## [Data shown]
+ + +

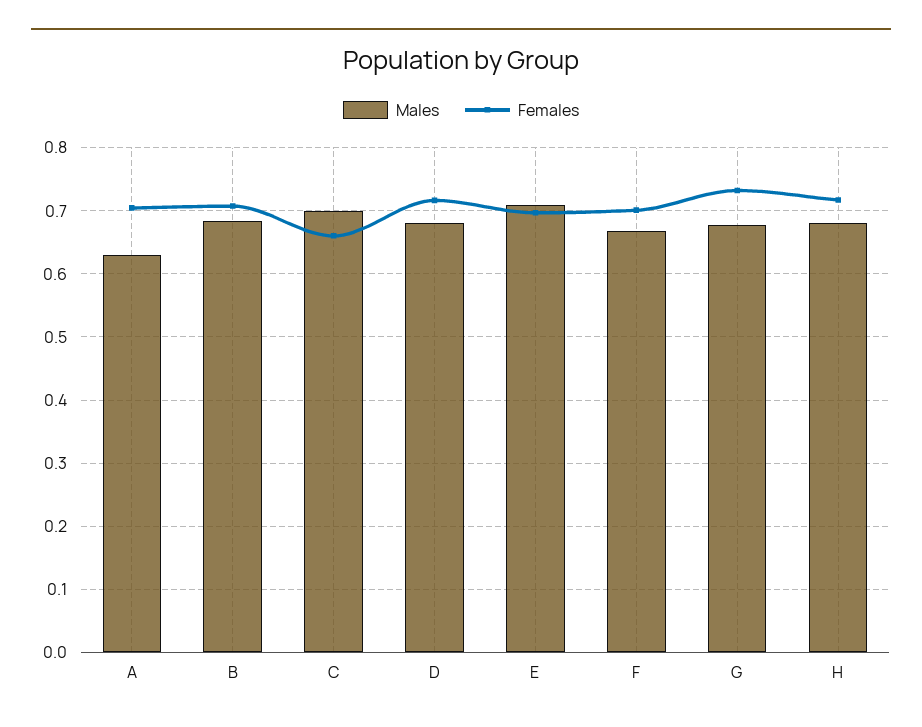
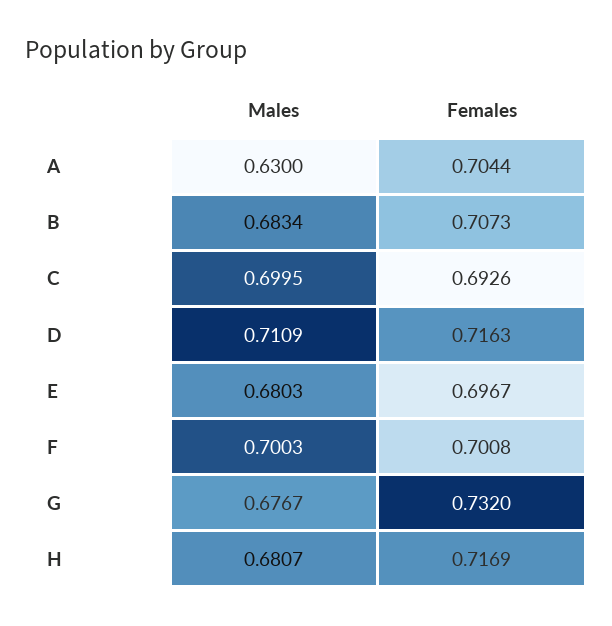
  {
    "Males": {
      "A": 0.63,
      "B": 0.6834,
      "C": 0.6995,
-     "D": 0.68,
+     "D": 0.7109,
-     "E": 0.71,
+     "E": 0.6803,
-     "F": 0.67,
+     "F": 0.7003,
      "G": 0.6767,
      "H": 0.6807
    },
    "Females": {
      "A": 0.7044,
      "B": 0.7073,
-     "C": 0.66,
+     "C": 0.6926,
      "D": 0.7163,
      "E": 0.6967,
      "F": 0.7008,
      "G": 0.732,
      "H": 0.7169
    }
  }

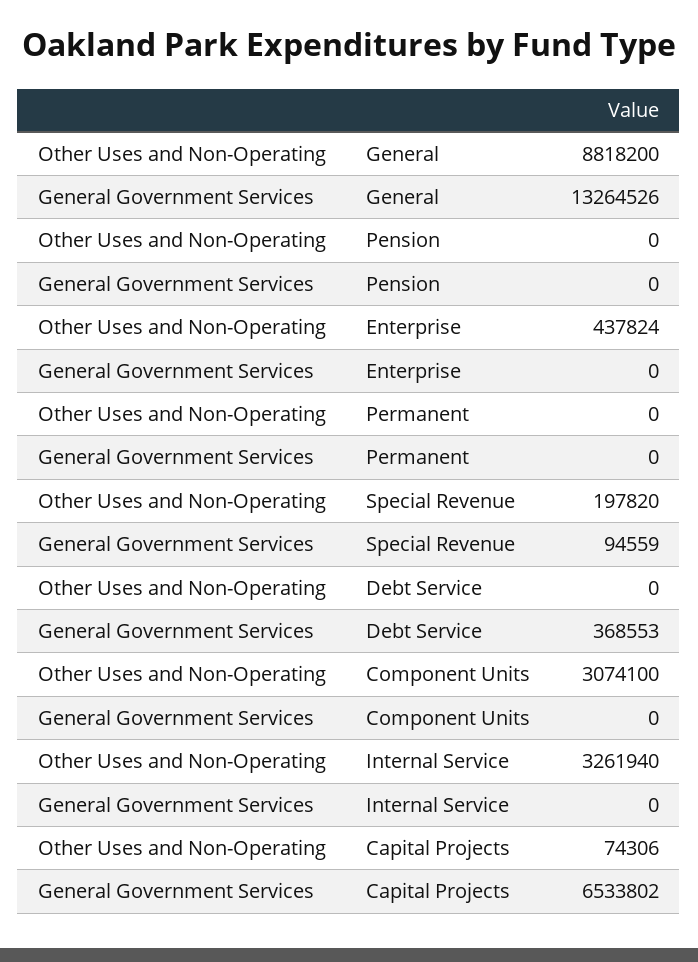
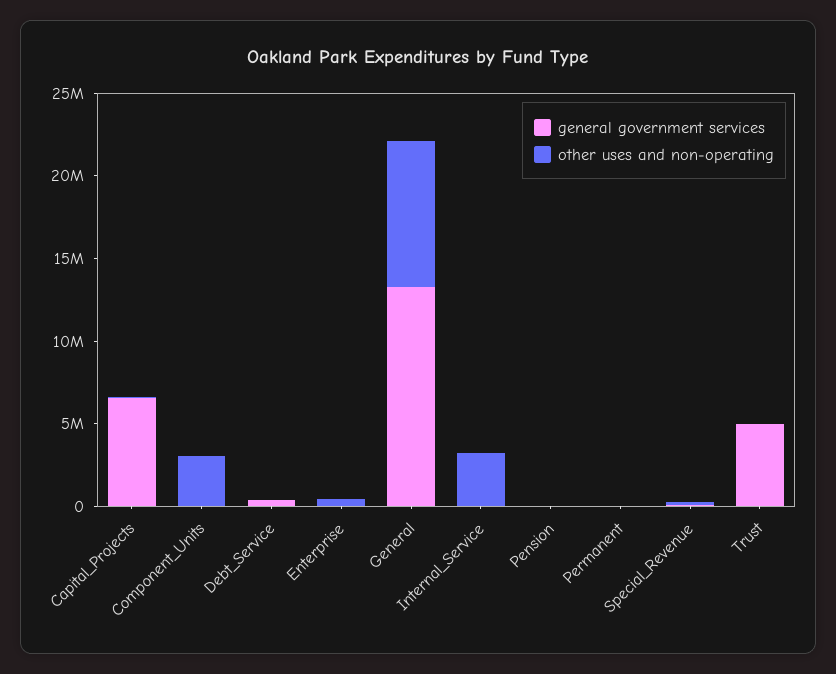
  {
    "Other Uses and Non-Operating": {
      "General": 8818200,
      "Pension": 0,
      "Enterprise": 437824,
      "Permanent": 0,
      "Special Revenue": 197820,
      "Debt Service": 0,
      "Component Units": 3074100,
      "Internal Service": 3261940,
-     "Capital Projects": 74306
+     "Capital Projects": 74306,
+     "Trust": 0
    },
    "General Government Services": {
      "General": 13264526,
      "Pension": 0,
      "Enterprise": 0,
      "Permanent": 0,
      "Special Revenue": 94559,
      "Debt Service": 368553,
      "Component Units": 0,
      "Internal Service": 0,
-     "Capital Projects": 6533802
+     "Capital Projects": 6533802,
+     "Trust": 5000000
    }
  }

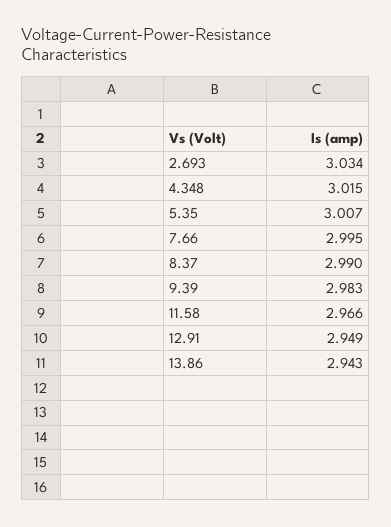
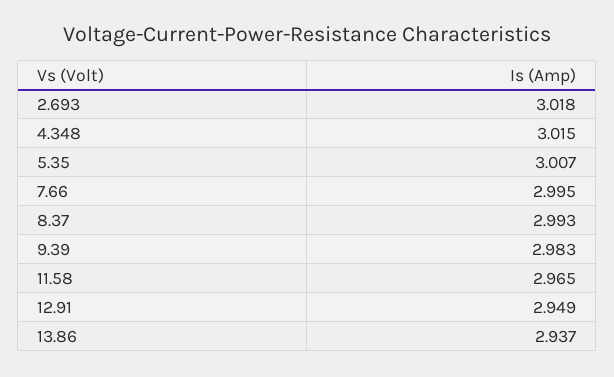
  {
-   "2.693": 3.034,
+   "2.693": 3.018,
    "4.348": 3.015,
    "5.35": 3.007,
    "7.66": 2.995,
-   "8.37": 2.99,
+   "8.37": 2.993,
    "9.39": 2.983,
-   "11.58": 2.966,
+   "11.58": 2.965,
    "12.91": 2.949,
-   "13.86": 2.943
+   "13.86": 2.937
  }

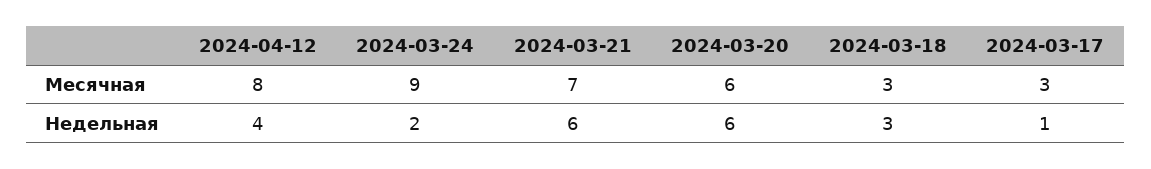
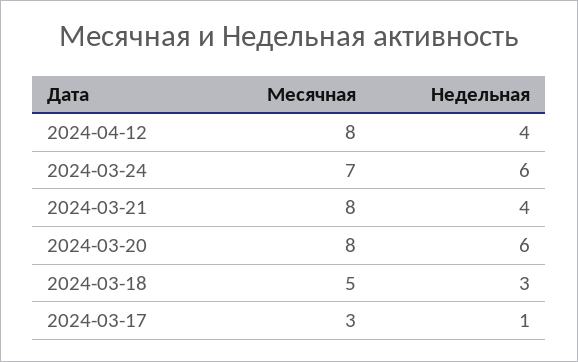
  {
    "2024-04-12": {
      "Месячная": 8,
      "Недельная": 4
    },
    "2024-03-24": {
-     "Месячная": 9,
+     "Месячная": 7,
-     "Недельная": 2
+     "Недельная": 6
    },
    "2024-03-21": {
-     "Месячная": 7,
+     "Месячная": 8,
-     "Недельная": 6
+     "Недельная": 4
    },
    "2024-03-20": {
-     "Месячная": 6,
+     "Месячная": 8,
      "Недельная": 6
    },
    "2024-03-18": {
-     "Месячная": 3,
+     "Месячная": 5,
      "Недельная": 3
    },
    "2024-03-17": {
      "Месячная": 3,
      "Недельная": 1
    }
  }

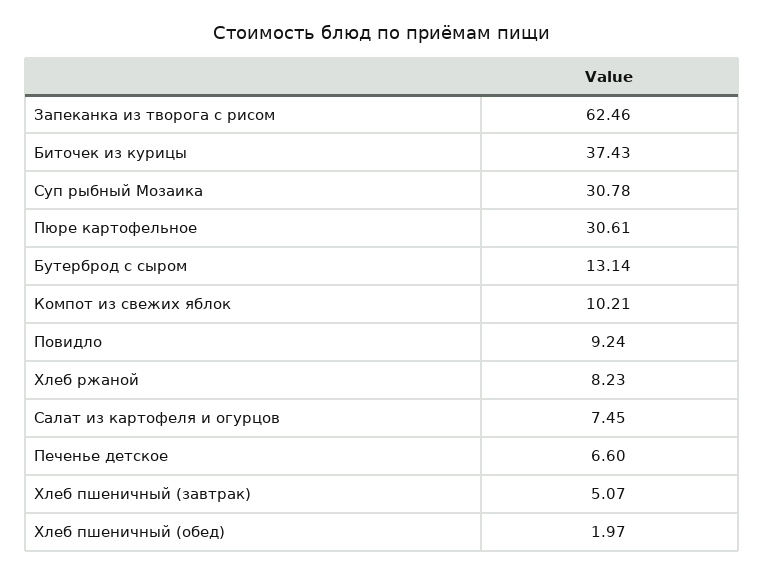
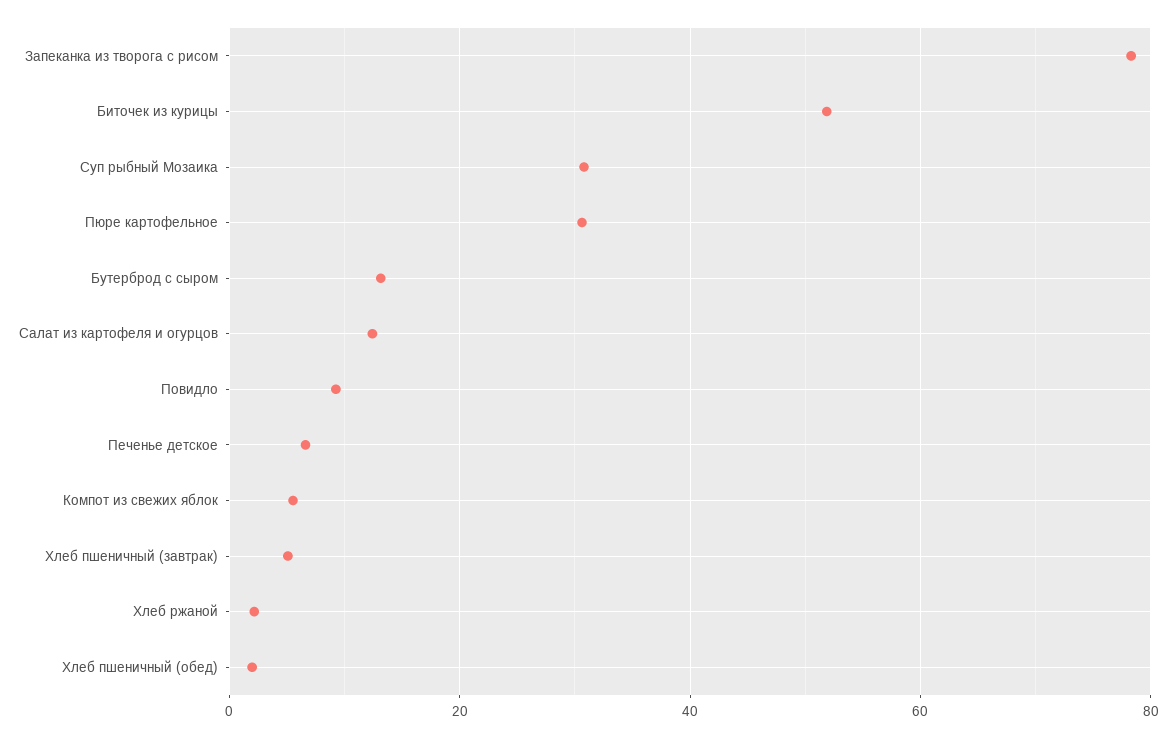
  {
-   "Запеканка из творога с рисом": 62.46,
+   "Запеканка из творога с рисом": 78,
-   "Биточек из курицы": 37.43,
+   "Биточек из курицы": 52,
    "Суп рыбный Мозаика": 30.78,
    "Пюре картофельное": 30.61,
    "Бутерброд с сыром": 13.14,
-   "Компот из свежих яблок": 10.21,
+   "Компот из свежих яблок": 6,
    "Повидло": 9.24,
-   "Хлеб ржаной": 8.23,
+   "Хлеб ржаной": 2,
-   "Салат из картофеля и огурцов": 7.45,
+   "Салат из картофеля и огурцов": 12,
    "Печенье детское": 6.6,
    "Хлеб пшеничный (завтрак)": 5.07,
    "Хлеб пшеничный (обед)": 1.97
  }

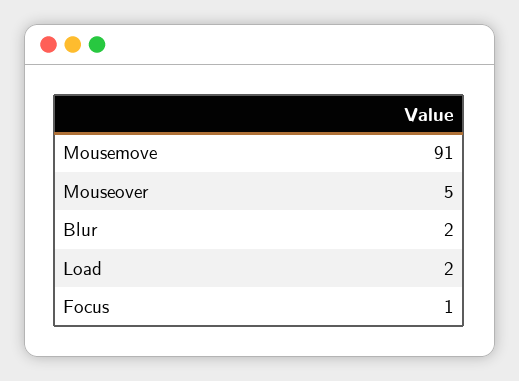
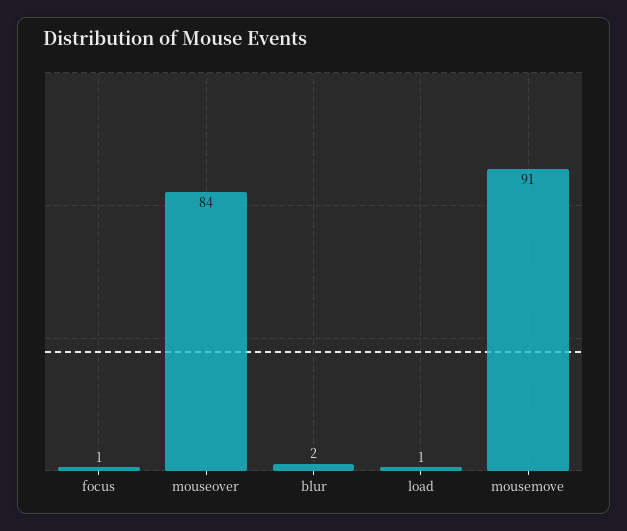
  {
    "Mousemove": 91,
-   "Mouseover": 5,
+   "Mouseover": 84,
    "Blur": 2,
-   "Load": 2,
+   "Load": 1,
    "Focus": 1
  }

+ + +

## [Written task]
Taking the records above as input, show every line in which the word "Component" is present.

## [Output below]
      "Component Units": 3074100,
      "Component Units": 0,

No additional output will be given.